_Problem:_ Give back the lines from the first one through the line containing "28: (176, 240)", swapping "top-left" for "upper-left" and leaving everything else unchanged.

Given records START

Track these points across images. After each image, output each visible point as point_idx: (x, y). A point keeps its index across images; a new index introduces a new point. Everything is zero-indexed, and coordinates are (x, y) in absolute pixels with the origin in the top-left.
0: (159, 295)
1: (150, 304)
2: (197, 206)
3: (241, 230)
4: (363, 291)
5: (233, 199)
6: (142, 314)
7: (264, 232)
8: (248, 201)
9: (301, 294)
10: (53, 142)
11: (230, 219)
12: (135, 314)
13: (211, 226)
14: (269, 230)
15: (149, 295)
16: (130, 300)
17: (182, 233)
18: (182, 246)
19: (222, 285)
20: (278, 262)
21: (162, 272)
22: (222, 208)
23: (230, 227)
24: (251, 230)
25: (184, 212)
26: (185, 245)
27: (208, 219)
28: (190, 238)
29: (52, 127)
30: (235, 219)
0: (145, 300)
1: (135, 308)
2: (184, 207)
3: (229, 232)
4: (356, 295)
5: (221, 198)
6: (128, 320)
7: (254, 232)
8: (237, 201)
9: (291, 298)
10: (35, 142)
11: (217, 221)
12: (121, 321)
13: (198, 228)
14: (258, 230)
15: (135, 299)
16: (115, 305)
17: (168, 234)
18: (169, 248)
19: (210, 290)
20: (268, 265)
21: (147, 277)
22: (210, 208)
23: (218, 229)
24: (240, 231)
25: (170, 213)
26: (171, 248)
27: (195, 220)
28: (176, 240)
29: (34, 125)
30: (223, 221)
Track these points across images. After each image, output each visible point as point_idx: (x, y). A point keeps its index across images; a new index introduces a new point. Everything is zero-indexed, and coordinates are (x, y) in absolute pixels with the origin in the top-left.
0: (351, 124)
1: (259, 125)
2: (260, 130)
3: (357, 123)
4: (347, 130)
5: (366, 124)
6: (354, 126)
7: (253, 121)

Given records END

_Finished exercise:_
Track these points across images. After each image, output each visible point as point_idx: (x, y). A point keeps its index across images; a new index introduces a new point. Everything is zero-indexed, and coordinates are (x, y) in absolute pixels with the origin in the upper-left.
0: (159, 295)
1: (150, 304)
2: (197, 206)
3: (241, 230)
4: (363, 291)
5: (233, 199)
6: (142, 314)
7: (264, 232)
8: (248, 201)
9: (301, 294)
10: (53, 142)
11: (230, 219)
12: (135, 314)
13: (211, 226)
14: (269, 230)
15: (149, 295)
16: (130, 300)
17: (182, 233)
18: (182, 246)
19: (222, 285)
20: (278, 262)
21: (162, 272)
22: (222, 208)
23: (230, 227)
24: (251, 230)
25: (184, 212)
26: (185, 245)
27: (208, 219)
28: (190, 238)
29: (52, 127)
30: (235, 219)
0: (145, 300)
1: (135, 308)
2: (184, 207)
3: (229, 232)
4: (356, 295)
5: (221, 198)
6: (128, 320)
7: (254, 232)
8: (237, 201)
9: (291, 298)
10: (35, 142)
11: (217, 221)
12: (121, 321)
13: (198, 228)
14: (258, 230)
15: (135, 299)
16: (115, 305)
17: (168, 234)
18: (169, 248)
19: (210, 290)
20: (268, 265)
21: (147, 277)
22: (210, 208)
23: (218, 229)
24: (240, 231)
25: (170, 213)
26: (171, 248)
27: (195, 220)
28: (176, 240)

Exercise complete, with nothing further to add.